> **Circuit design text data**
┄┄┄┄┄┄┄┄┄┄
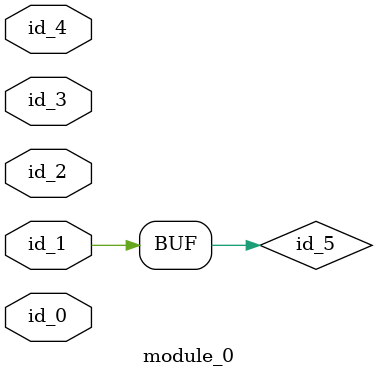
<source format=v>
module module_0 (
    input id_0,
    input id_1,
    input id_2,
    input id_3,
    input id_4
);
  assign id_5 = id_1 & id_1;
  assign id_5 = id_1;
  always @(1) begin
    if (id_1) id_5 <= 1'd0;
  end
endmodule

</source>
┄┄┄┄┄┄┄┄┄┄
Copy out the lines above that hold the string "input".

    input id_0,
    input id_1,
    input id_2,
    input id_3,
    input id_4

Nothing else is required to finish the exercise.